The archives, along with an annual prize for an Italian, or bilingual, diary, were established in 1984, with the aim of collecting the diaries, memories and letters of ordinary people. It currently holds around 7,500 pieces, and is used as a resource for students and scholars in sociology, anthropology, history and linguistics. Significantly, a major concern has been that these writings become part of a ‘living memory’, rather than being ‘closed away in a museum’. This principle has been wonderfully realised in the design of the piccolo museo, and we could see why schoolchildren, for example, would find it as engaging as they apparently do.

The museum is indeed small, with just four rooms, each with a different focus, designed with great thought and care. You want to pause; there is no impulse to rush on to the next room. The first room plays with the tension between ‘memories shut away in a drawer’ and ‘living memory’. It simply consists of a wall of drawers. Inside each one is a copy of a diary that can be read while it is being spoken by an actor. There is nothing clichéd about this: it is thoroughly professional and engaging, and you find yourself wanting to open more and more drawers. You are surrounded by living voices.

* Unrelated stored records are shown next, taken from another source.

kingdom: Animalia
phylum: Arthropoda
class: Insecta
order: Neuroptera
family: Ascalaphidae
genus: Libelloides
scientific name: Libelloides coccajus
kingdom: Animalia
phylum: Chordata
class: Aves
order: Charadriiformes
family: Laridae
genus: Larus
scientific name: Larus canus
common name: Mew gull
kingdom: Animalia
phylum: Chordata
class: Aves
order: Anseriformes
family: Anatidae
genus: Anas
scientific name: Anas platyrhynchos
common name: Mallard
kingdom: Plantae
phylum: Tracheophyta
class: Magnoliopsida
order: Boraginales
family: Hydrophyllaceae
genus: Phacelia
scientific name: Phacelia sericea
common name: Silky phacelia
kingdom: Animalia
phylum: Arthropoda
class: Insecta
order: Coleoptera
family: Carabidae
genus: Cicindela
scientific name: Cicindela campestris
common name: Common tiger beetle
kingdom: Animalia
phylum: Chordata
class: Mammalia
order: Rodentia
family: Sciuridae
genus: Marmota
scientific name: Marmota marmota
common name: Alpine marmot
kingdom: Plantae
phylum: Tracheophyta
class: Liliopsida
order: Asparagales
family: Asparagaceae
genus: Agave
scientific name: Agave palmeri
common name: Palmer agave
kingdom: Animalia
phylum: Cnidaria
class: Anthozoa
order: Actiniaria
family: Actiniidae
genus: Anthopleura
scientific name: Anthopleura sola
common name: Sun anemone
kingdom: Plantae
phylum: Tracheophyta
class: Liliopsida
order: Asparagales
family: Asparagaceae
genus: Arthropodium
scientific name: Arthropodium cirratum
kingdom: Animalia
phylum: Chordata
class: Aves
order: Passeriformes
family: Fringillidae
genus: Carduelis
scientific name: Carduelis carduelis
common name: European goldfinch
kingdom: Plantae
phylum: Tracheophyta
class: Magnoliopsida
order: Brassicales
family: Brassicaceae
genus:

The second room is devoted to diaries and letters from the second world war, many of which are testimony to the tragic conflict within families and communities that resulted from Italy’s role as an ally of Germany in the war. The third room focusses on the family history and writings of one 20th century ‘semi-illiterate’ Sicilian man, Vincenzo Rabito. A story of a century comes to life through his story; and the room is carefully designed so that you find yourself participating in this life.


The fourth room is perhaps the most moving: it houses a carefully preserved bed sheet on which a country woman wrote the story of her love for one man, her husband, after he had died. She had already written volumes about life in her village and the surrounding country, and had run out of paper. So, as a memorial to her husband, she decided to write on one of their sheets. To help readers find their way, given the width of the sheet, she numbered every line, at each end. Some of this story is in the form of poetry. A beautiful book of this writing has also been published: Clelia Marchi Il tuo nome sulla neve (Your name on the snow). In fact, many of the diaries are available in published form – lovely books, at very reasonable prices (how do they do it?!).

We would like to thank Natalia Cangi and Alessia Clusini for their generosity, and for making this, our last day in Tuscany, so special.